Breaker blowing, help.

taco007

Observer
I am a rookie when it comes to electrical so I thought I would post up my issue here for help. Thank you in advance....

I have a 4Runner with a Group 31 battery, running a Luna fridge and two LED lights in the rear of the vehicle. Power goes from the battery, through a 60A resettable circuit breaker, then on to a blue sea fuse box in the rear. The fridge comes off of the fuse box.

I am having intermittent issues with no power, which I remedy by resetting the circuit breaker near the battery. It seems to have a mind of it's own when power comes on, definitely a delay. No fuses are blown at the rear fuse box.

Any suggestions on how to track down the issue? I'm thinking my next move is to check continuity, but I don't know how I'm going to do that from the front to the rear.
 
Last edited:

john61ct

Adventurer
How is the Starter battery kept isolated from the House circuit when no charge source is active?

Do you have a DC ammeter?
 

Superduty

Adventurer
How is the Starter battery kept isolated from the House circuit when no charge source is active?

Do you have a DC ammeter?


Does he even have dual batteries?

Is there anything that you can think of that is triggering it?

If the fridge is unplugged does it still happen?

If the lights are unplugged does it still happen or not turned on?

If the truck just sits and doesn't run does it happen?

If it's intermittent it sounds like the main + wire is rubbing against ground and shorting every so often. The fact the fuses aren't blowing would seem to point to the problem being between the battery and the fuse block.

I would start off trying to visually inspect the full length of wire, particularly at connections.

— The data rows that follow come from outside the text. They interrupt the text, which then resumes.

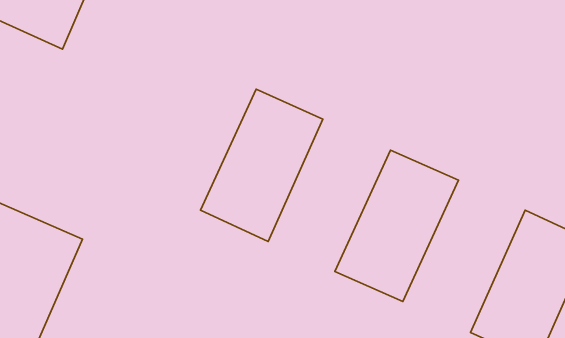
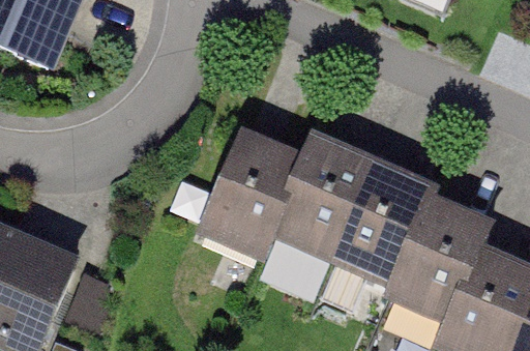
building: none -> [252,140,365,282]
building: none -> [377,197,491,339]

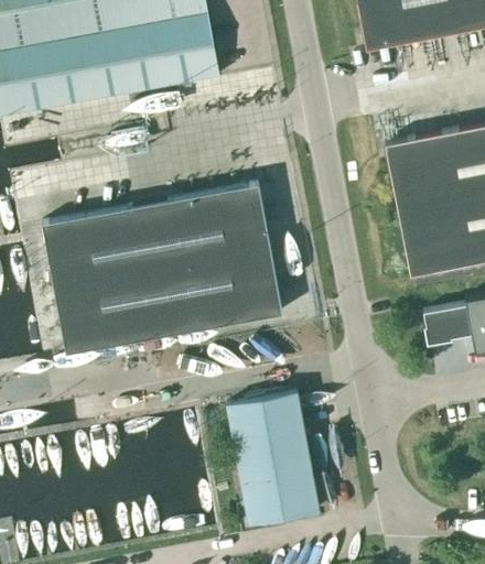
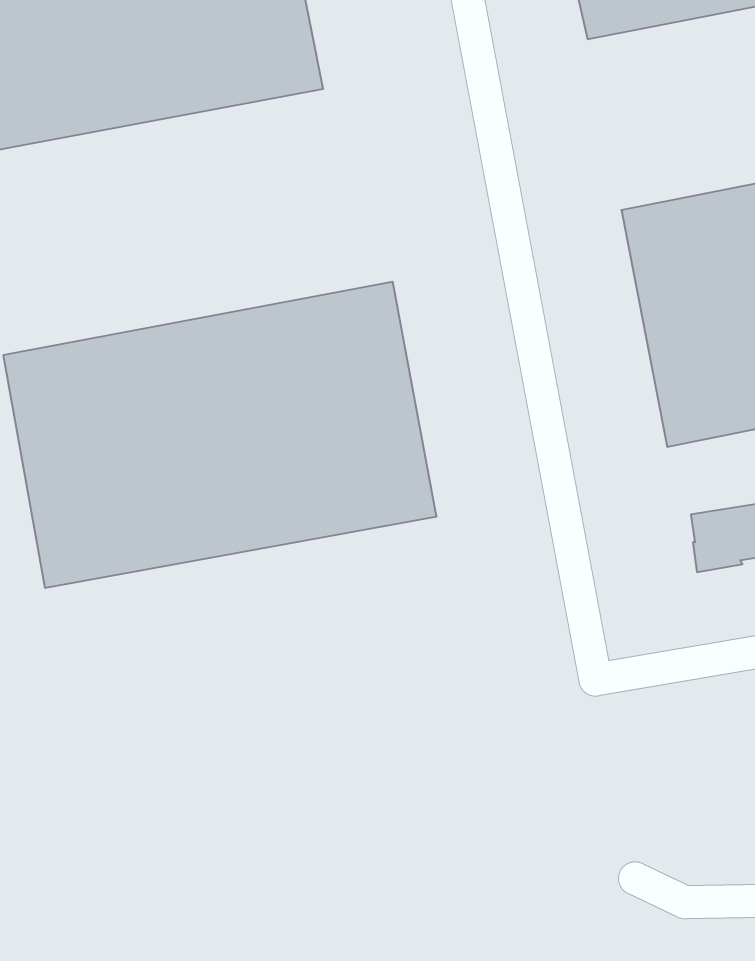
building: [226,393,319,525] -> none

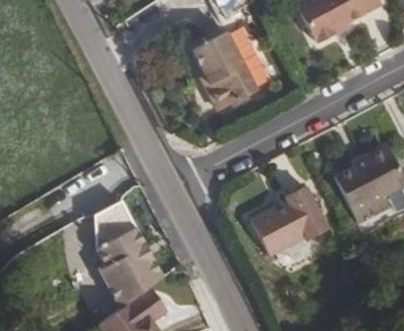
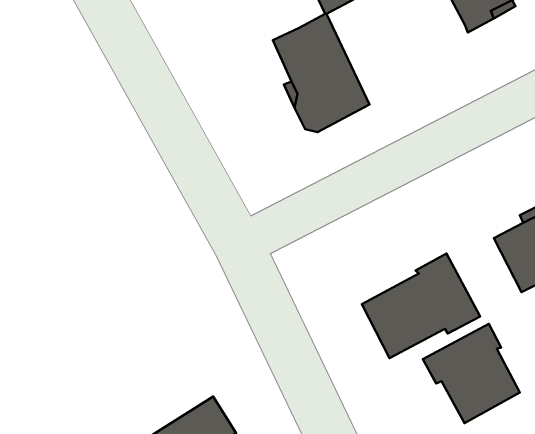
building: [94,201,165,301] -> none
building: none -> [423,324,520,423]

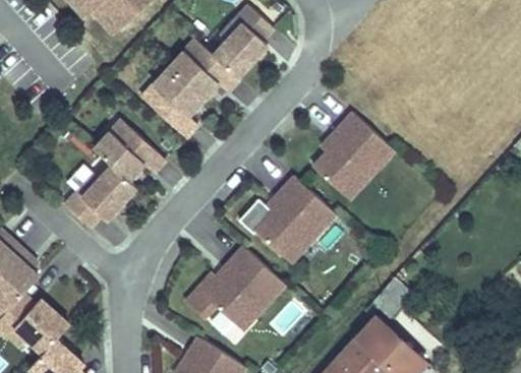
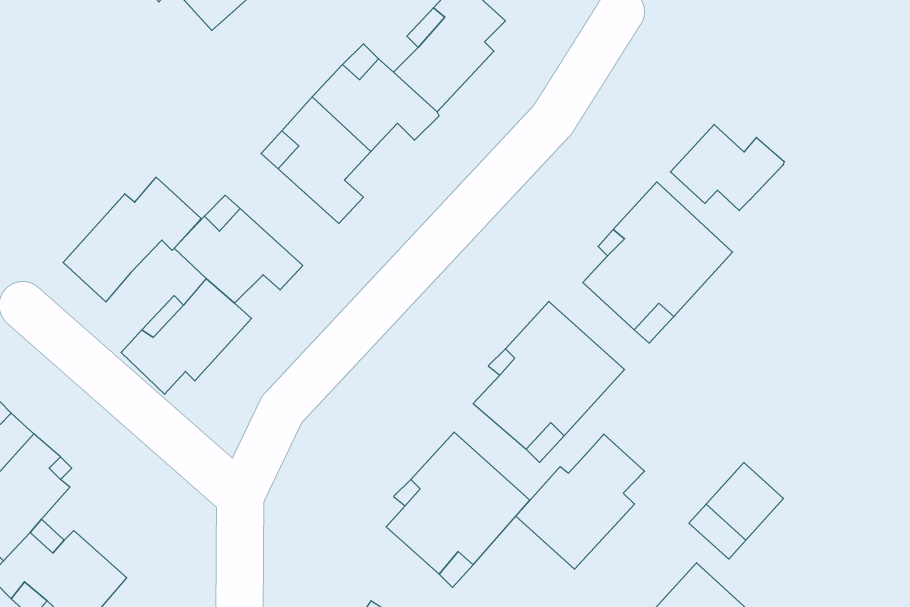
building: none -> [670,124,784,211]
building: none -> [63,177,201,302]
building: none -> [516,434,645,569]

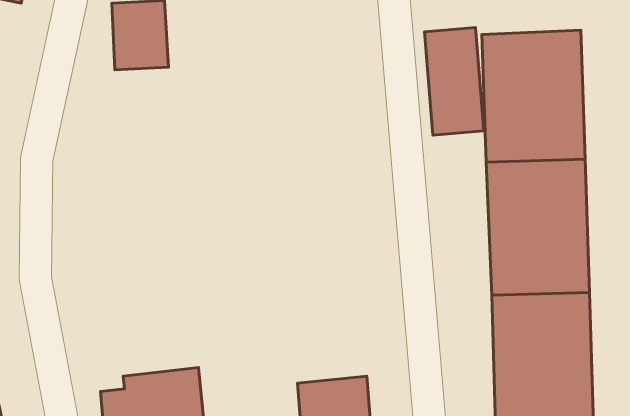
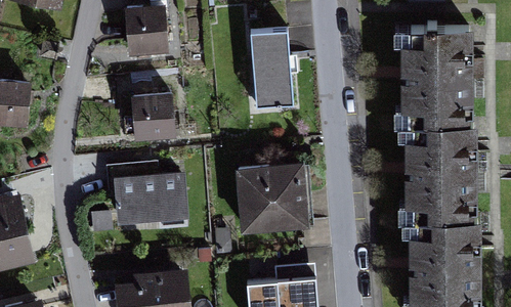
building: [424,28,484,135] -> [250,32,293,109]
building: none -> [130,94,176,142]
building: none -> [238,163,308,233]
building: none -> [115,174,193,223]

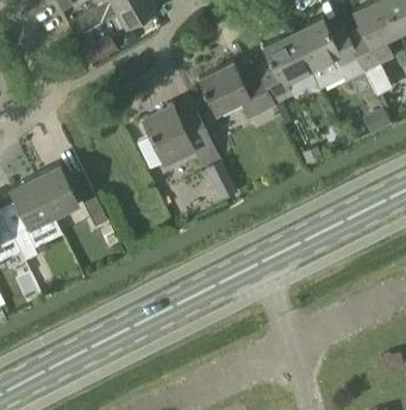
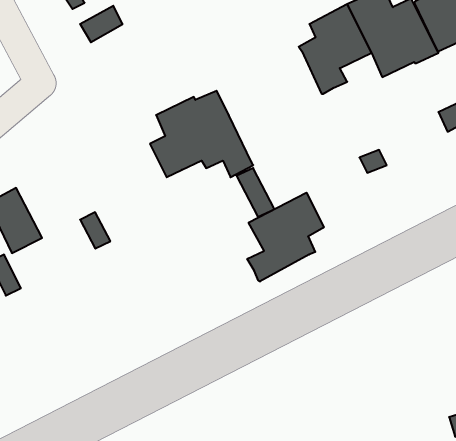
building: [199,63,274,119] -> none
building: [33,166,79,217] -> none
building: none -> [247,193,324,282]

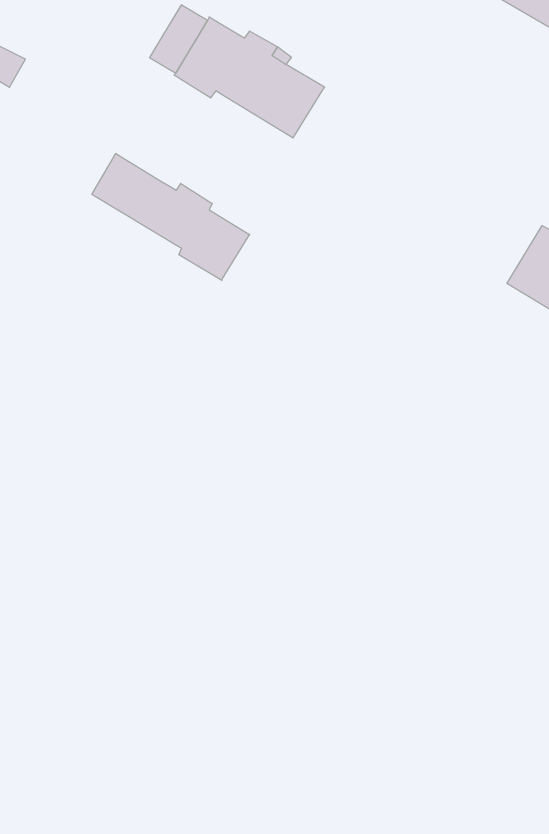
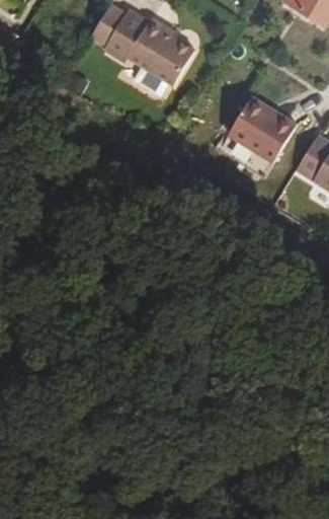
building: [92,153,250,281] -> none
building: none -> [228,96,295,160]

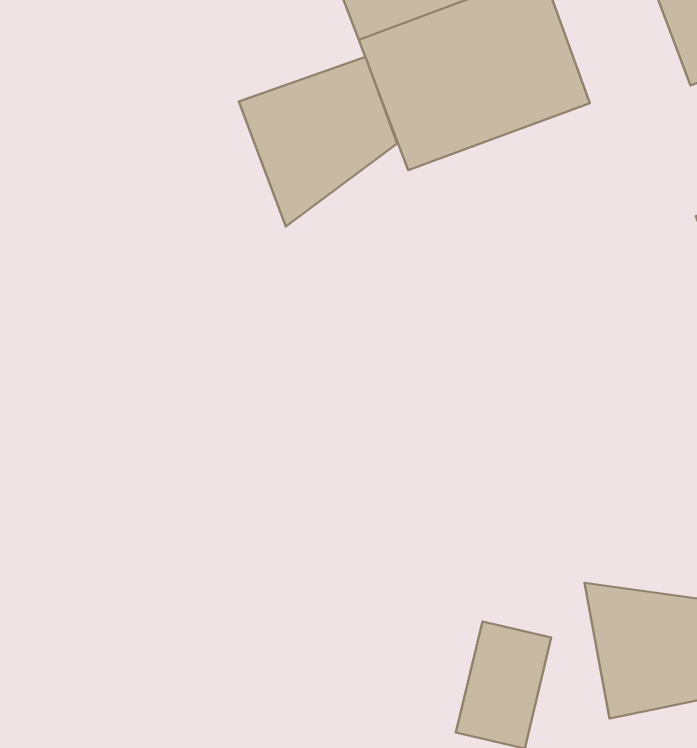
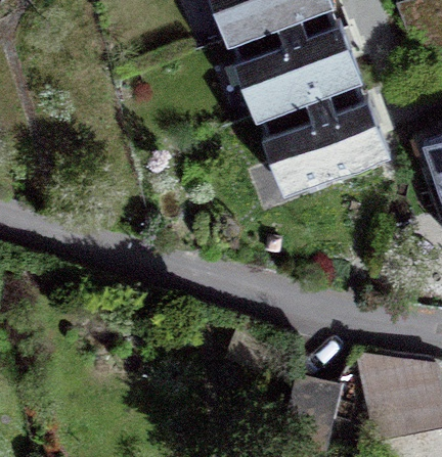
building: [239,57,397,227] -> none
building: none -> [255,79,390,195]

Sent from my SM-G973U using Tapatalk
 

NatersXJ6

Explorer
Most likely place is wherever your hot wire passes through the firewall or body into the interior. Your breaker might be saving your truck from a car-b-que.
 

WOODY2

Adventurer
Disconnect the BS (capping the two wires) and see if the breaker trips. If it does the issue is in the front end of the system, if it doesn't the issue is from BS back. Further if it appears the issue is in front disconnect the out side at breaker and see if it trips it's self. Easy peazy
 

taco007

Observer
Hey all, thank you for the input. I was able to (hopefully) identify that it was a bad connection on the outlet side of the circuit breaker under the hood. Did a continuity test up to there and it was good. Still more testing to ensure this is the problem. Will report back after the weekend.